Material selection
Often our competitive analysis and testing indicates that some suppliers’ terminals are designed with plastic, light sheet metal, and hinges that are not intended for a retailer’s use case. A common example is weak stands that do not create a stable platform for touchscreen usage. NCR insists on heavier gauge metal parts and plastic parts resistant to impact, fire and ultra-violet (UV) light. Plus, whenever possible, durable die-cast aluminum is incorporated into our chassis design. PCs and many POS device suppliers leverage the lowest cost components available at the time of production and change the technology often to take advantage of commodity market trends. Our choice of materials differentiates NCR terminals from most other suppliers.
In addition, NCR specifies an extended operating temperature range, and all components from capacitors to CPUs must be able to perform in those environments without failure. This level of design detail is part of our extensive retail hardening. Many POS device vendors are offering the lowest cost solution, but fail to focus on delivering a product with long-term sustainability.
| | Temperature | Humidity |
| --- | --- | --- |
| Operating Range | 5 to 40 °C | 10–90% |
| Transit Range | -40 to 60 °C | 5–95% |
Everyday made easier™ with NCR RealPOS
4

□ □ □ □ □

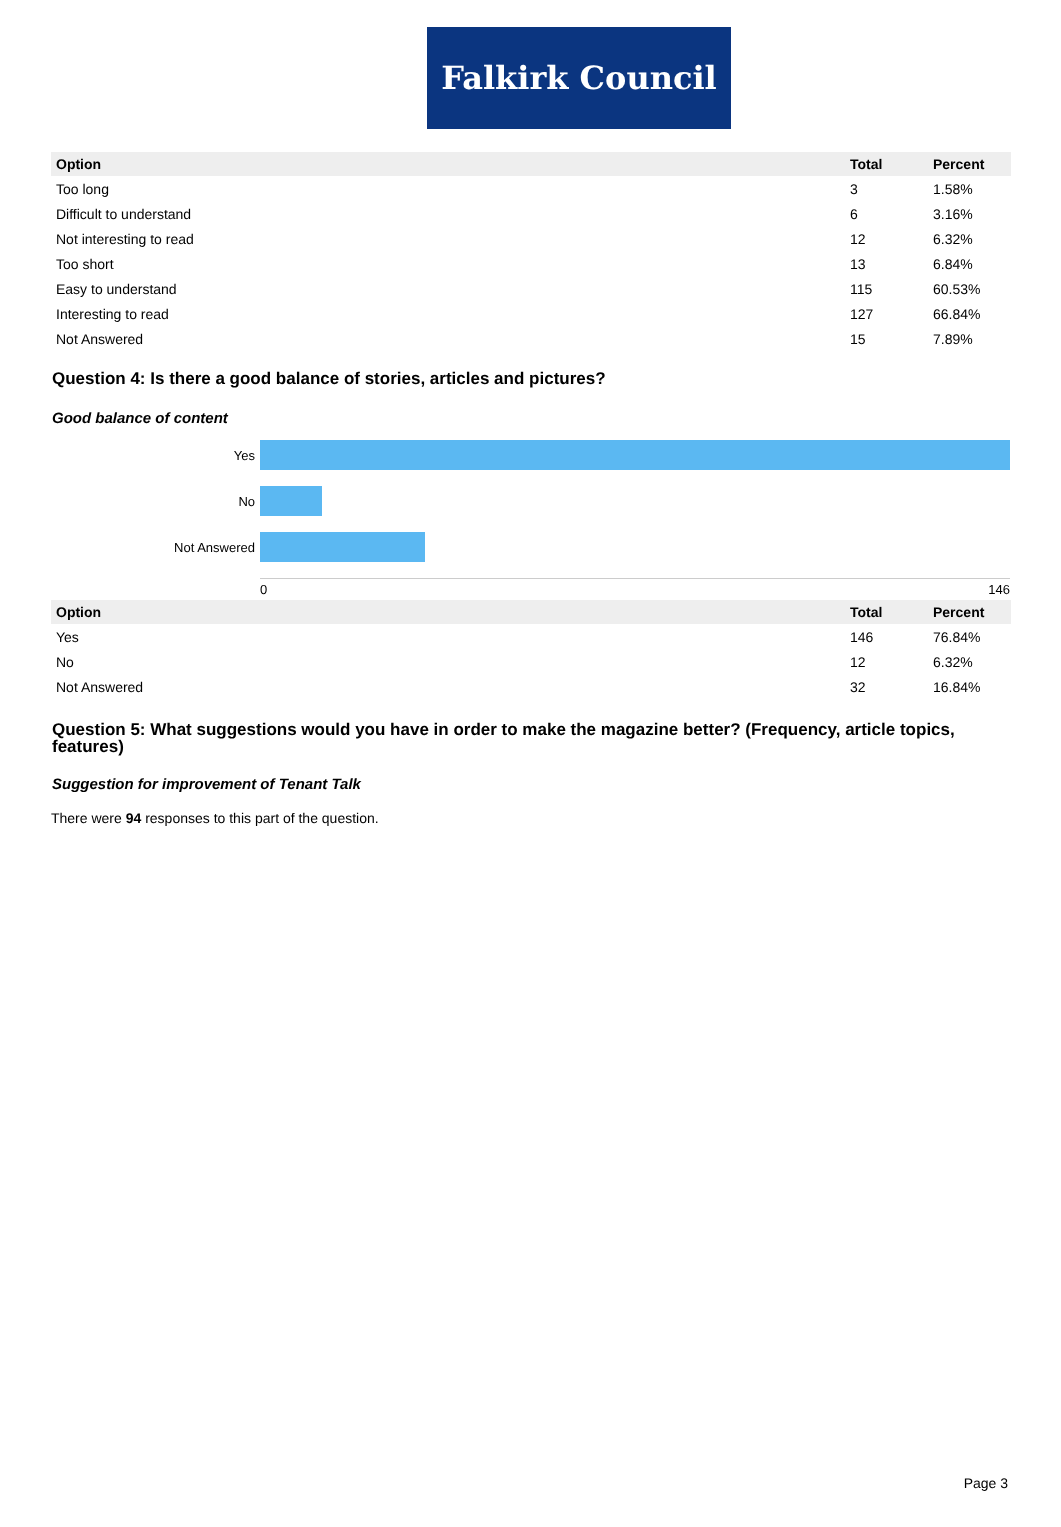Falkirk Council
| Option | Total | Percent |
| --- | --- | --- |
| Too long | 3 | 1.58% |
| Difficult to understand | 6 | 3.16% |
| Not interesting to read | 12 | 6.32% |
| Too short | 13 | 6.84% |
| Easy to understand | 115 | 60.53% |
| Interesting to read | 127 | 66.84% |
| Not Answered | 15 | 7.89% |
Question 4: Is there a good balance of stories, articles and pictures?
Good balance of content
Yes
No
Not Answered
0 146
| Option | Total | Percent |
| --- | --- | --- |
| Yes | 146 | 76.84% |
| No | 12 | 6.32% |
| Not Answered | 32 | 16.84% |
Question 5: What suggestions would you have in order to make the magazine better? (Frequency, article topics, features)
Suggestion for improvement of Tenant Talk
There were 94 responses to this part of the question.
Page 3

□ □ □ □ □

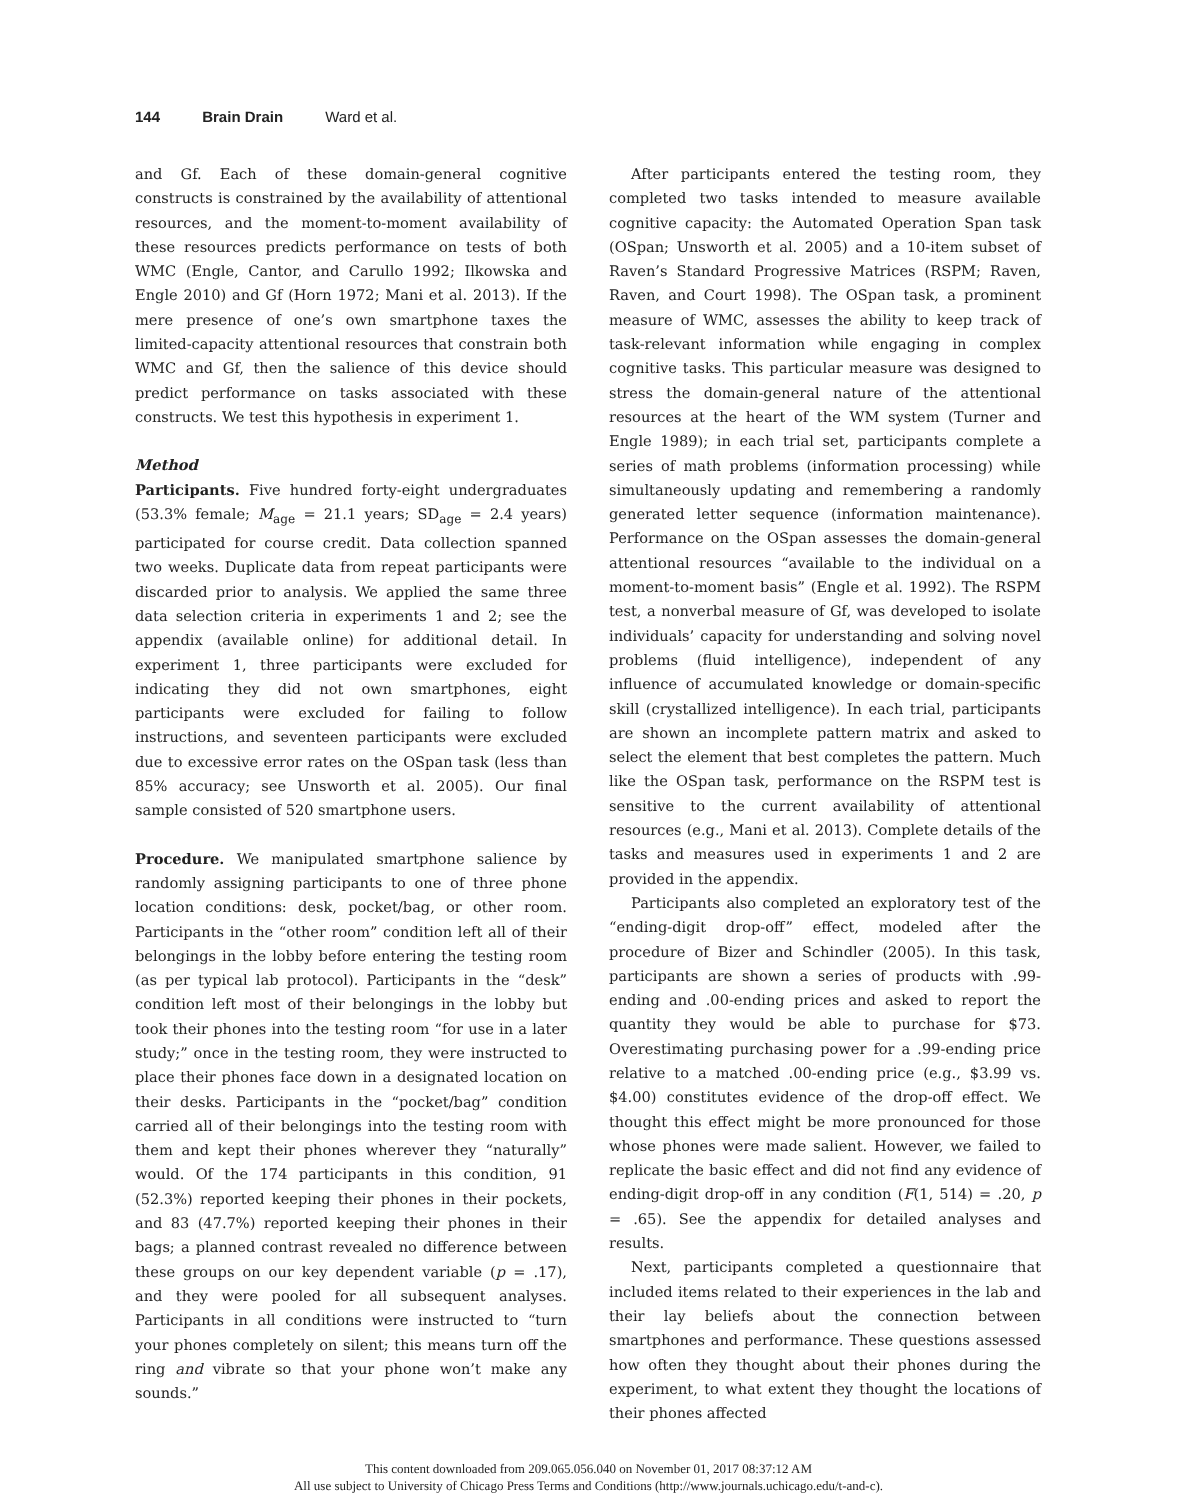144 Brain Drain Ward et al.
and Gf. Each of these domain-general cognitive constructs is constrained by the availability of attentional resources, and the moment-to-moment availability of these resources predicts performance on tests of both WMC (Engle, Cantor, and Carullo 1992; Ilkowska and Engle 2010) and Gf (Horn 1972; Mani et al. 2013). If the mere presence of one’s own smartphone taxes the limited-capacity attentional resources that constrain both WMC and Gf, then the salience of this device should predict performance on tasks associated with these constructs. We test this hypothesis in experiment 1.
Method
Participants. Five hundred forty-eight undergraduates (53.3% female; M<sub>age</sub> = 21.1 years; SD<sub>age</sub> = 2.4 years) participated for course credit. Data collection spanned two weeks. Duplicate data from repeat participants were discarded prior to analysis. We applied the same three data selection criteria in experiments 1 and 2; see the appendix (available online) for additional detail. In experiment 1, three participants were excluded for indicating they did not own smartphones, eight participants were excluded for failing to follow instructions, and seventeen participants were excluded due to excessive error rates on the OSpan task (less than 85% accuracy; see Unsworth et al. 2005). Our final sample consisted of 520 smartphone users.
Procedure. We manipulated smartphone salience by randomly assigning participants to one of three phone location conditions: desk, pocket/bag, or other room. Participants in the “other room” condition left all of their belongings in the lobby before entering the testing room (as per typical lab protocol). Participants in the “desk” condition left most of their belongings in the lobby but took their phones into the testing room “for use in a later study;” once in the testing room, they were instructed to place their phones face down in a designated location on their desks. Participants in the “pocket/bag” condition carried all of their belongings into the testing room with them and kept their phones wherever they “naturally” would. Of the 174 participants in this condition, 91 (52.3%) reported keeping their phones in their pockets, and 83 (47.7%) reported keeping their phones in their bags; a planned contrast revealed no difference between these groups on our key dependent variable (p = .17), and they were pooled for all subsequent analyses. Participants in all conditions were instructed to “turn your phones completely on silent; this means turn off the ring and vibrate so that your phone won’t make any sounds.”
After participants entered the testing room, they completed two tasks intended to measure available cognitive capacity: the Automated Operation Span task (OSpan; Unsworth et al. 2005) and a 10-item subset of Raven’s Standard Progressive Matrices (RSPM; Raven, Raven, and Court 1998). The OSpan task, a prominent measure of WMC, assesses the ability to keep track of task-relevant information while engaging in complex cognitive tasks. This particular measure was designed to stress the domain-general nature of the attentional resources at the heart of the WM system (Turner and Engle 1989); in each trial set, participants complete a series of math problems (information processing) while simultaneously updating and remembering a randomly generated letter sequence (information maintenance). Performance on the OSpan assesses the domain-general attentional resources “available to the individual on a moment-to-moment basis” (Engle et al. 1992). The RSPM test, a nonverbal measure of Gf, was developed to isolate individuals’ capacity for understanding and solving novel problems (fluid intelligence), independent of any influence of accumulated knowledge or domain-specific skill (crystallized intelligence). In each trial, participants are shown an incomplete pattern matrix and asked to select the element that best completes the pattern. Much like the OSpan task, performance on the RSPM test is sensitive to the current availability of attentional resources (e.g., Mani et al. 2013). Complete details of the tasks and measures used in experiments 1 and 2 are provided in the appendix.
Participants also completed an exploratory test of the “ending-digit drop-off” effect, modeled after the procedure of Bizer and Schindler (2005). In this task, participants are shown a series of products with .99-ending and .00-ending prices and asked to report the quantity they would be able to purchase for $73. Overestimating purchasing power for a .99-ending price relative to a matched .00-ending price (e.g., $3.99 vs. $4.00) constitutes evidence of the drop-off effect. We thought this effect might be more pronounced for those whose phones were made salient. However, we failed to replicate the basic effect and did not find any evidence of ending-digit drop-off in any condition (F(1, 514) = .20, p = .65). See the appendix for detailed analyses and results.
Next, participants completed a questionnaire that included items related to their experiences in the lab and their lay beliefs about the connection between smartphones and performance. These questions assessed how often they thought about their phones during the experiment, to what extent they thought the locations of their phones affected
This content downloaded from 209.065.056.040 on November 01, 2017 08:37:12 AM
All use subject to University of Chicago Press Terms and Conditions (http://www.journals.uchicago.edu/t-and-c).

□ □ □ □ □

Count the lines of the listing above that include the word "made" and report the number by itself.

> **RESPONSE BELOW**: 2